Caritas beklagt schlechte Versorgungslage für Kinder in Bethlehem

Medizinische Betreuung erschwert

Die Kinderhilfe Bethlehem im Deutschen Caritasverband macht auf die schwierige Situation der medizinischen Versorgung von Kindern in der Region aufmerksam. Lange Anfahrtswege führen dazu, dass Behandlungen mit Aufwand verbunden sind.

Blick auf Bethlehem / © Jean-Matthieu Gautier (KNA)
Blick auf Bethlehem / © Jean-Matthieu Gautier ( KNA )

Anlässlich des diesjährigen Muttertags macht die Kinderhilfe Bethlehem im Deutschen Caritasverband e.V. auf die schwierigen Bedingungen bei der medizinischen Versorgung von Kindern in der Region aufmerksam. Das Caritas Baby Hospital in Bethlehem spielt dabei eine wichtige Rolle für die Familien. Die Einrichtung bietet nicht nur medizinische Behandlung an, sondern auch begleitende Unterstützung für Eltern.
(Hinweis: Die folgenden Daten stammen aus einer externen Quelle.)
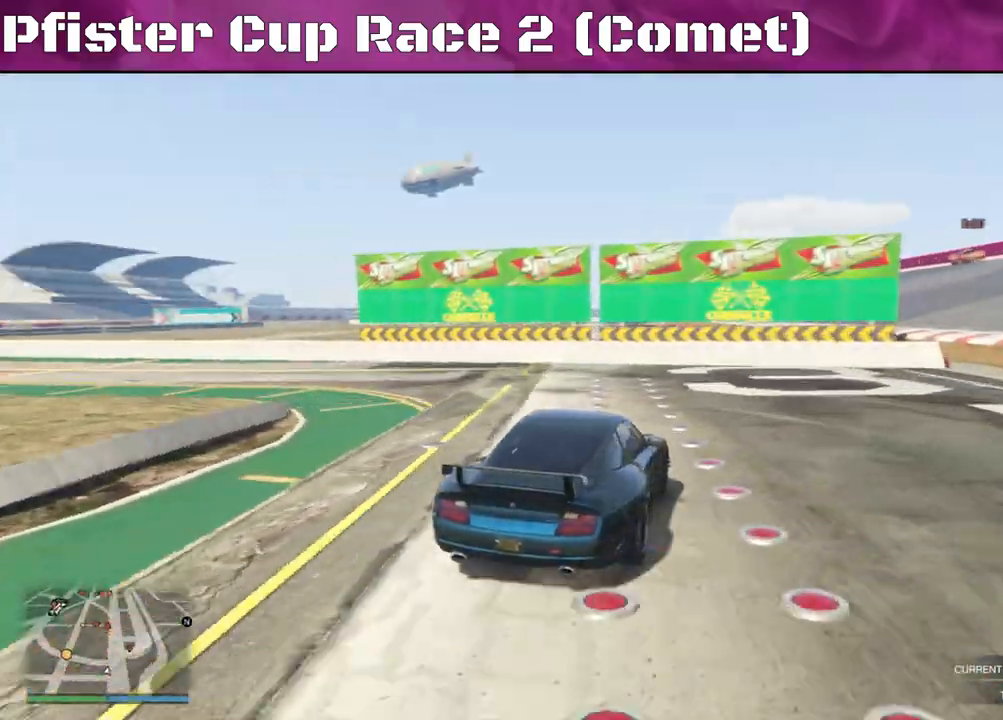
{"buttons": ["R2"], "left_stick": "left", "right_stick": "left", "events": []}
Auch außerhalb des Caritas Baby Hospitals in Bethlehem begleitet Sozialarbeiterin Lina Rahil (Mitte) Mutter Tasneem (l.) und Vater Abdallah (r.) bei Usamas Behandlung und steht mit Rat und Tat zur Seite. / © KHB/Meinrad Schade (CD)
Auch außerhalb des Caritas Baby Hospitals in Bethlehem begleitet Sozialarbeiterin Lina Rahil (Mitte) Mutter Tasneem (l.) und Vater Abdallah (r.) bei Usamas Behandlung und steht mit Rat und Tat zur Seite. / © KHB/Meinrad Schade ( CD )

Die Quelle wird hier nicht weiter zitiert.